Prospero Fontana (1512 - 1597) was an Italian painter of the late Renaissance.
Biography
Fontana was born in
Bologna, and became a pupil of
Innocenzo da Imola. He afterwards worked for
Perin del Vaga in the Palazzo Doria in
Genoa. Towards 1550, it is reported that
Michelangelo introduced him to
Pope Julius III as a portrait-painter; and he was pensioned at the pontifical court. He later joined
Vasari's studio in Florence, and worked in frescoes at the
Palazzo Vecchio (1563-65). He is an early representative of the
Bolognese school of painting.
Sabbatini,
Sammachini and
Passerotti were three of his principal pupils or colleagues. His daughter,
Lavinia Fontana, was also a prominent painter of mostly conventional religious canvases.
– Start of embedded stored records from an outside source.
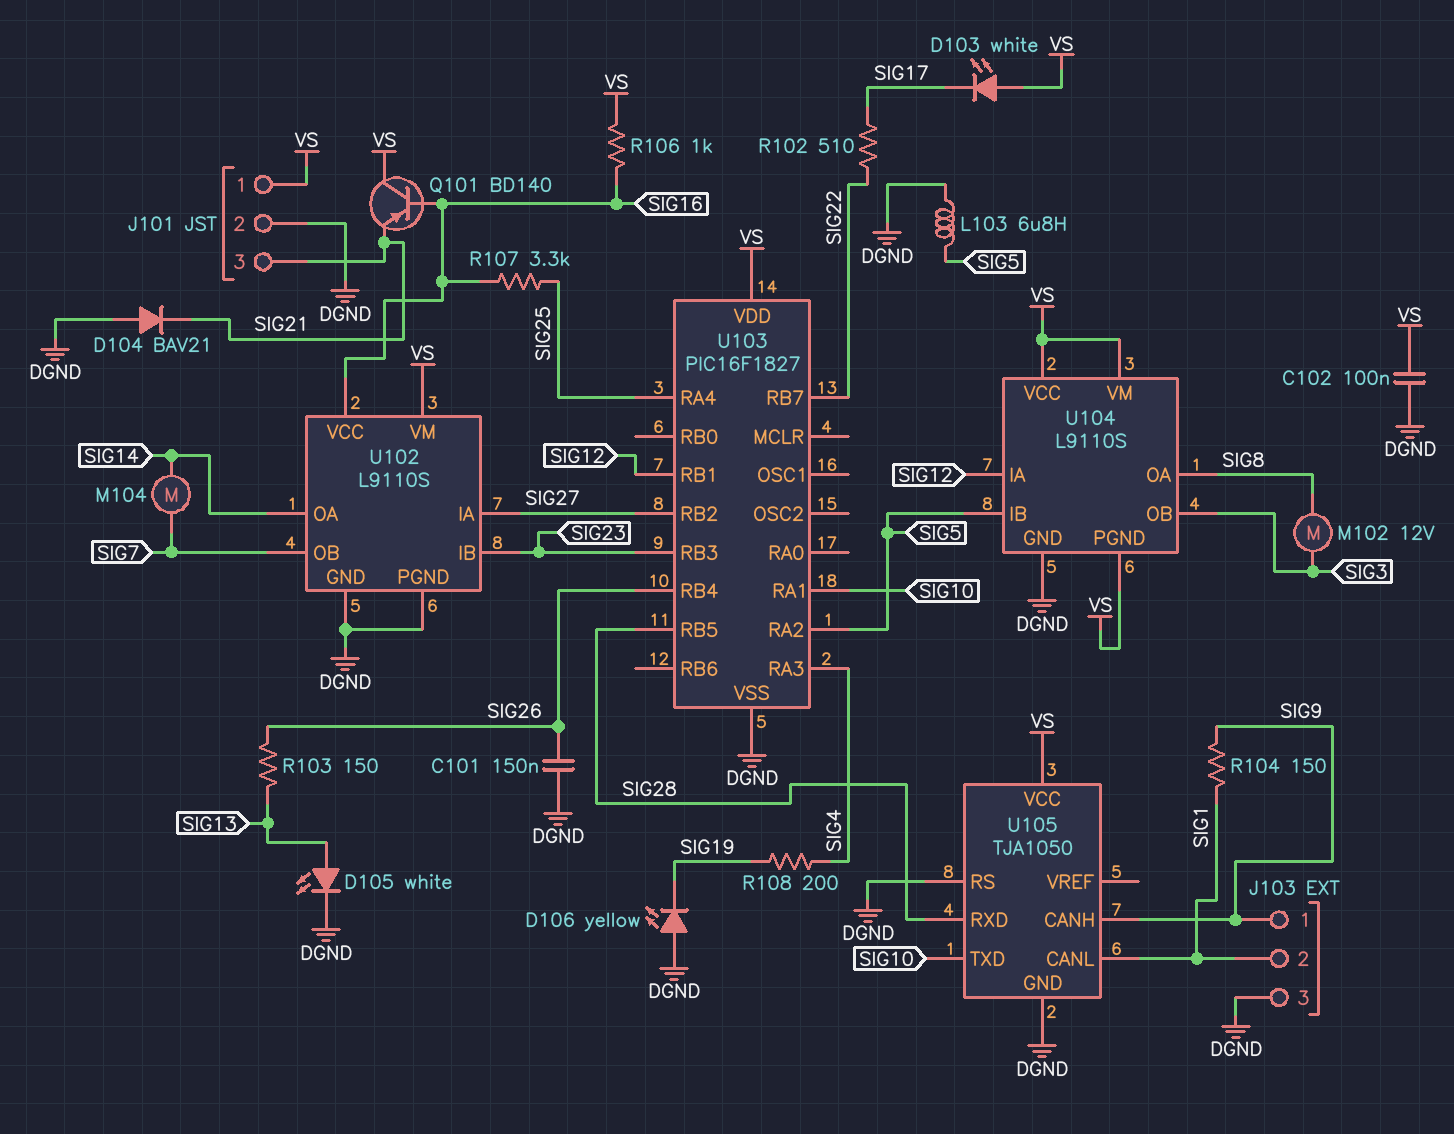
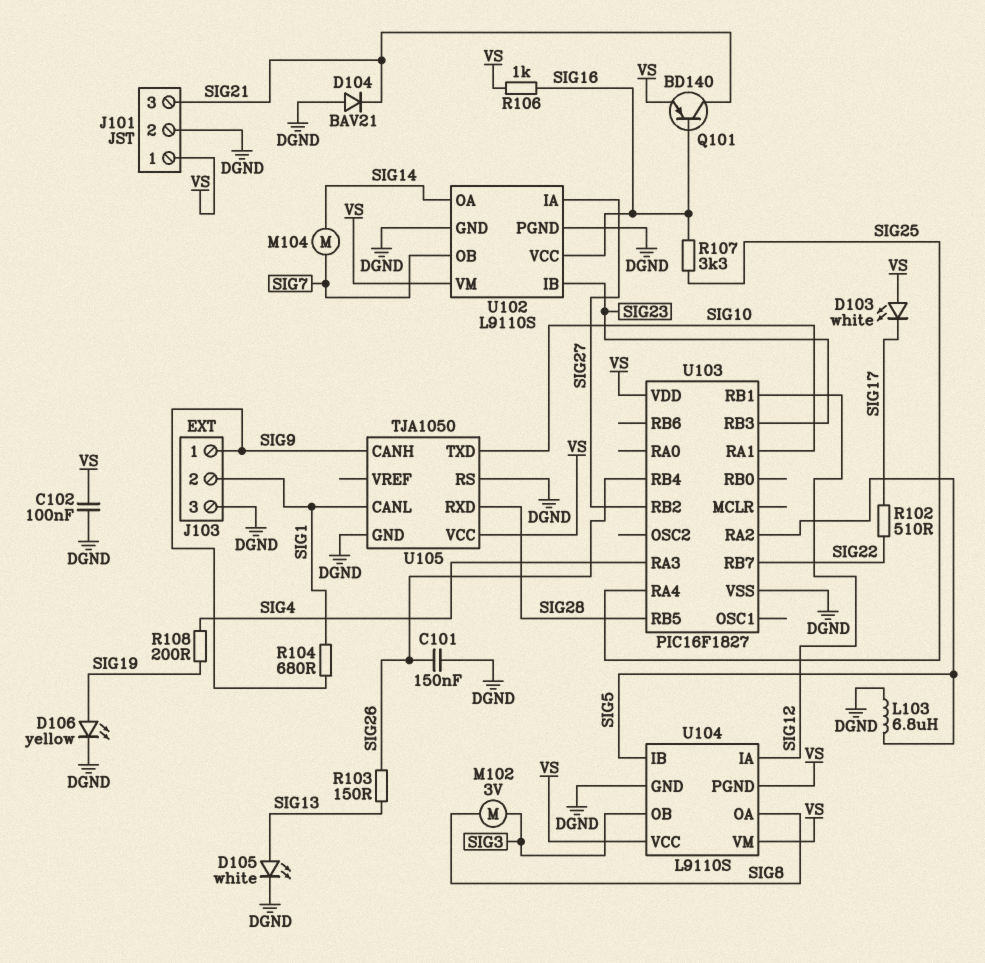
D106: LED yellow (A DGND, K SIG19) -> LED yellow (A SIG19, K DGND)
M102: motor 12V (SIG3, SIG8) -> motor 3V (SIG3, SIG8)
Q101: PNP BD140 (B SIG16, C VS, E SIG21) -> PNP BD140 (B SIG16, C SIG21, E VS)
R104: 150 (SIG1, SIG9) -> 680 (SIG1, SIG9)

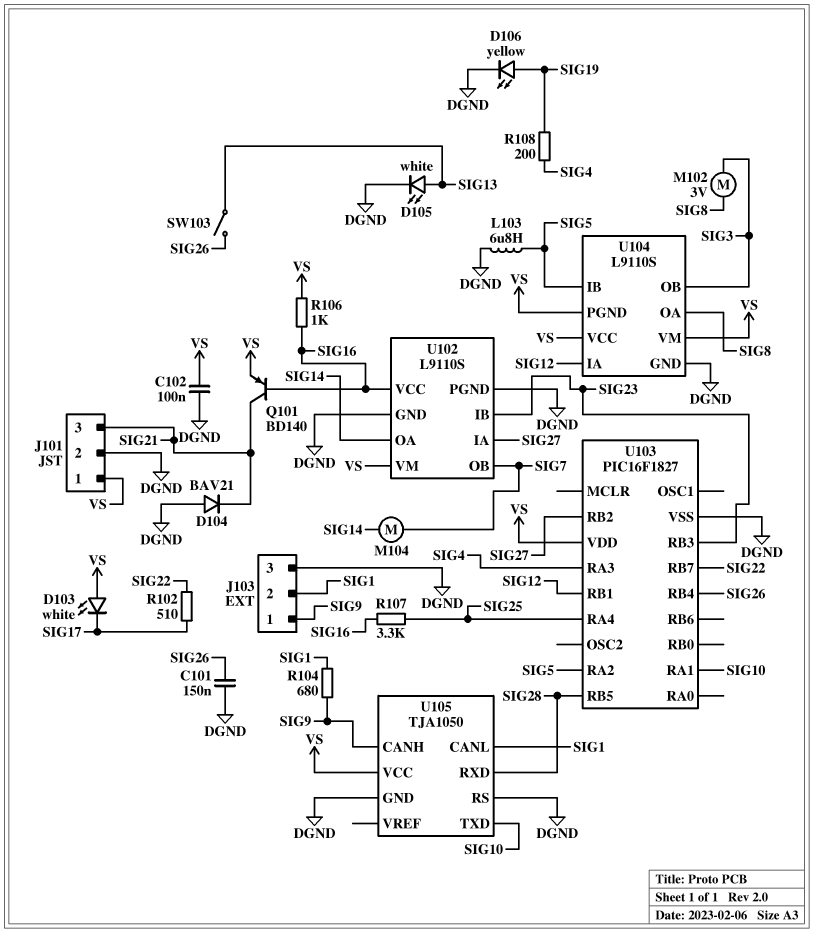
R103: 150 (SIG13, SIG26) -> none
SW103: none -> switch (SIG13, SIG26)

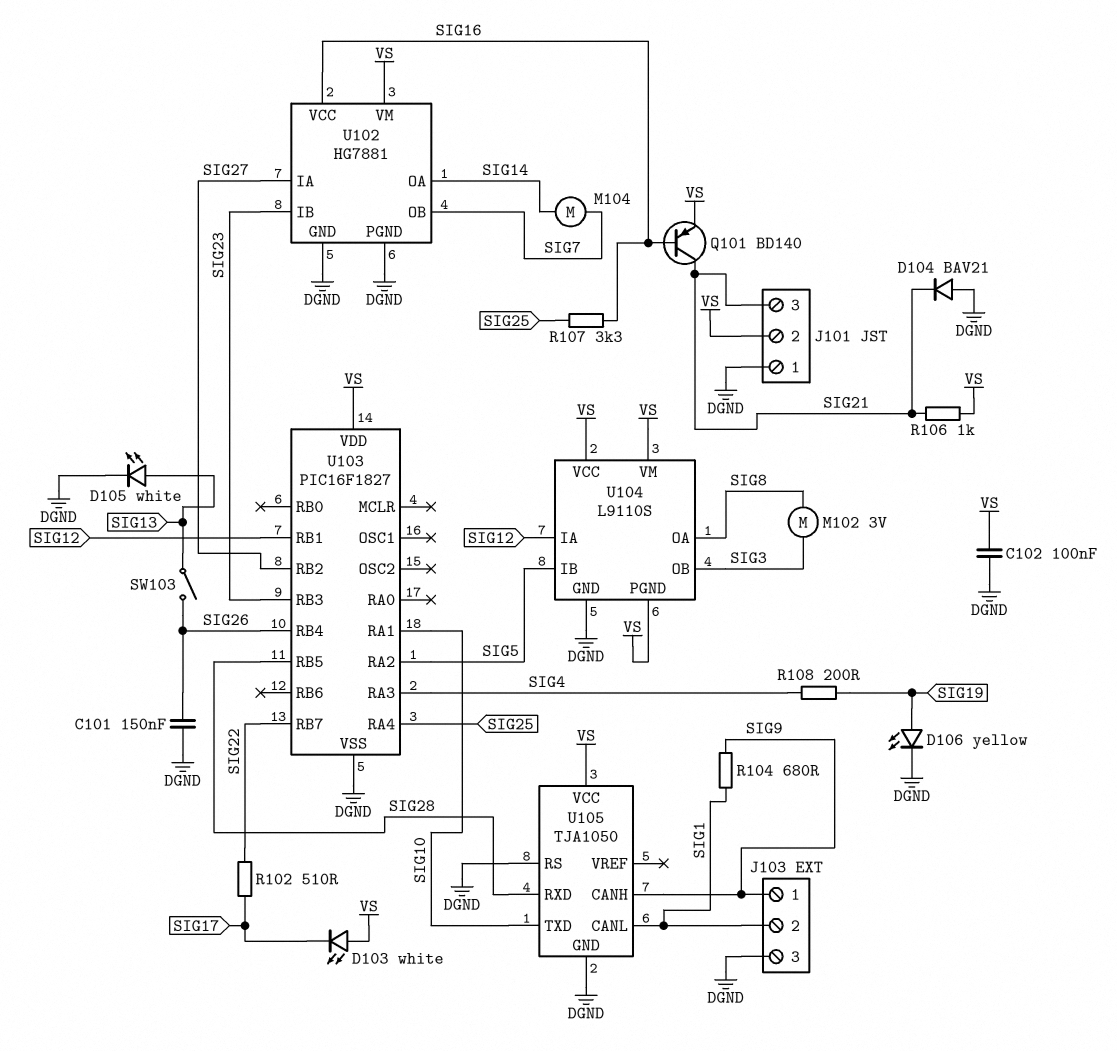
J101 pin 1: VS -> DGND
J101 pin 2: DGND -> VS
L103: 6.8uH (DGND, SIG5) -> none
R106: 1k (SIG16, VS) -> 1k (SIG21, VS)
U102: L9110S -> HG7881

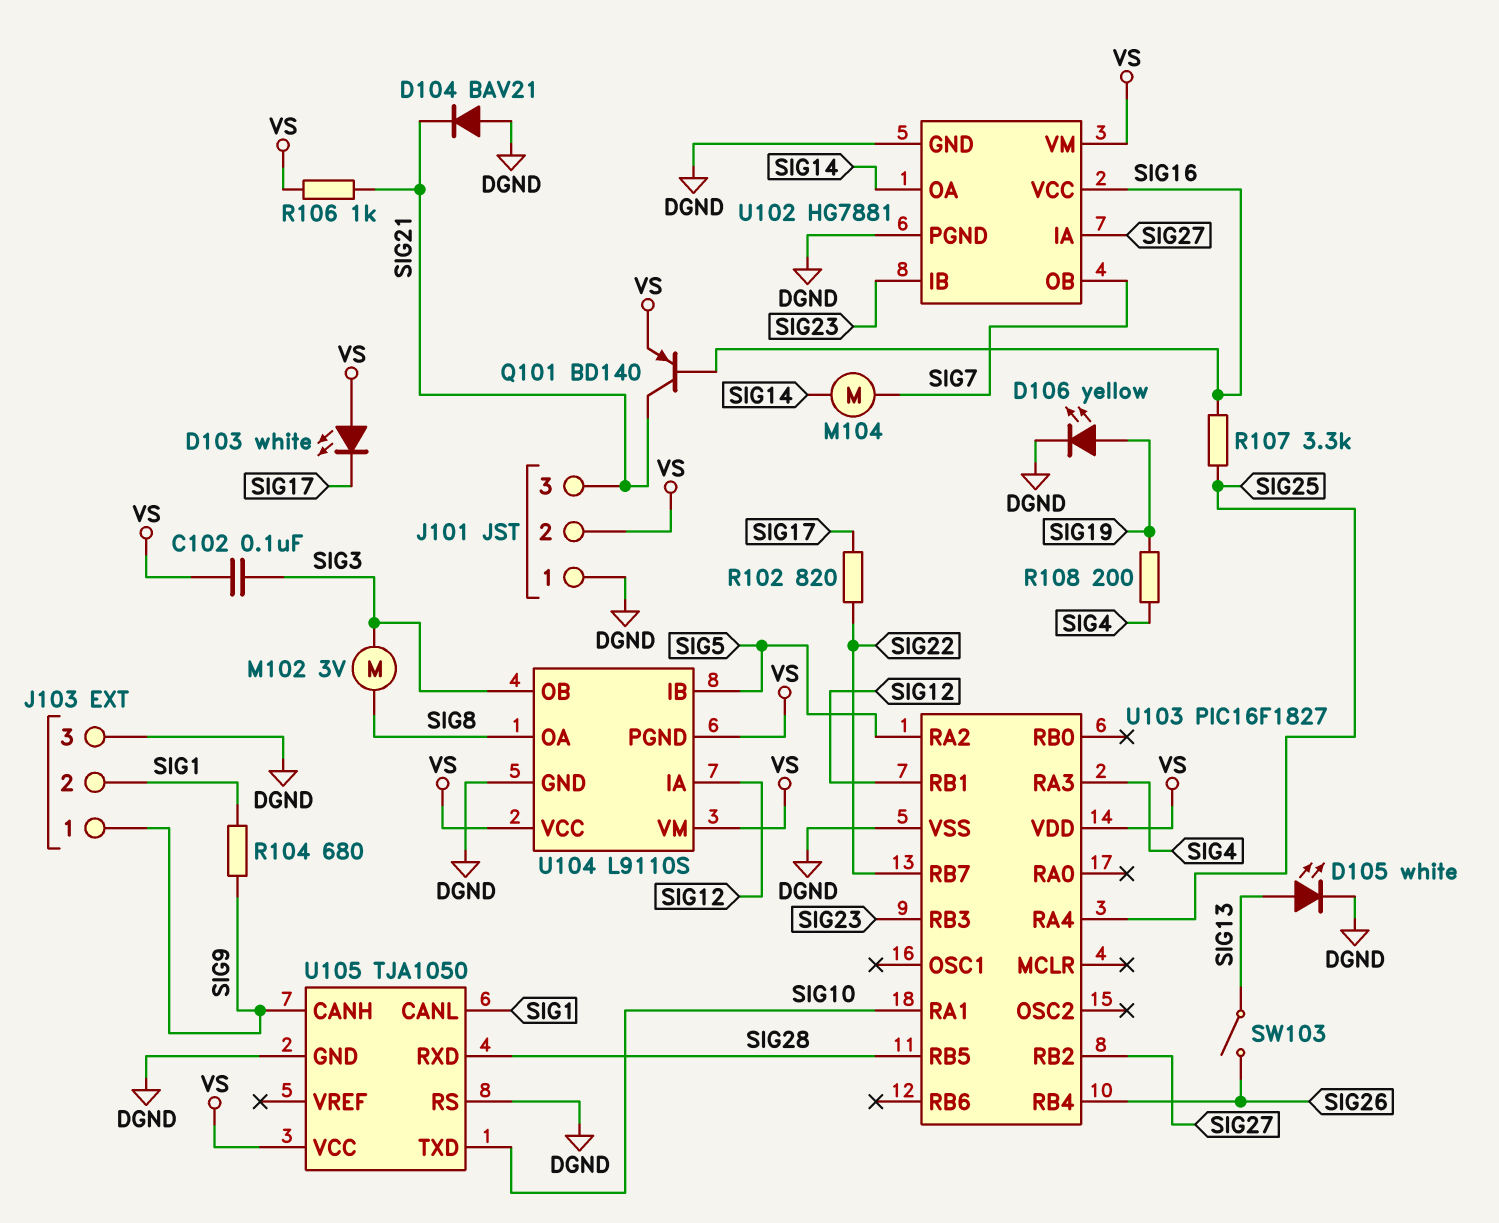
C101: 150nF (DGND, SIG26) -> none
C102: 100nF (DGND, VS) -> 100nF (SIG3, VS)
R102: 510 (SIG17, SIG22) -> 820 (SIG17, SIG22)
Returning to Bologna, after doing some work in Fontainebleau (France) and in Genoa, he opened a school of art, in which he became briefly the preceptor of Lodovico and Agostino Carracci. He has left a large quantity of work in Bologna. His altarpiece of the Adoration of the Magi, in the church of Santa Maria delle Grazie, being considered his masterpiece. It is not unlike the style of Paul Veronese. He died in Rome in 1597.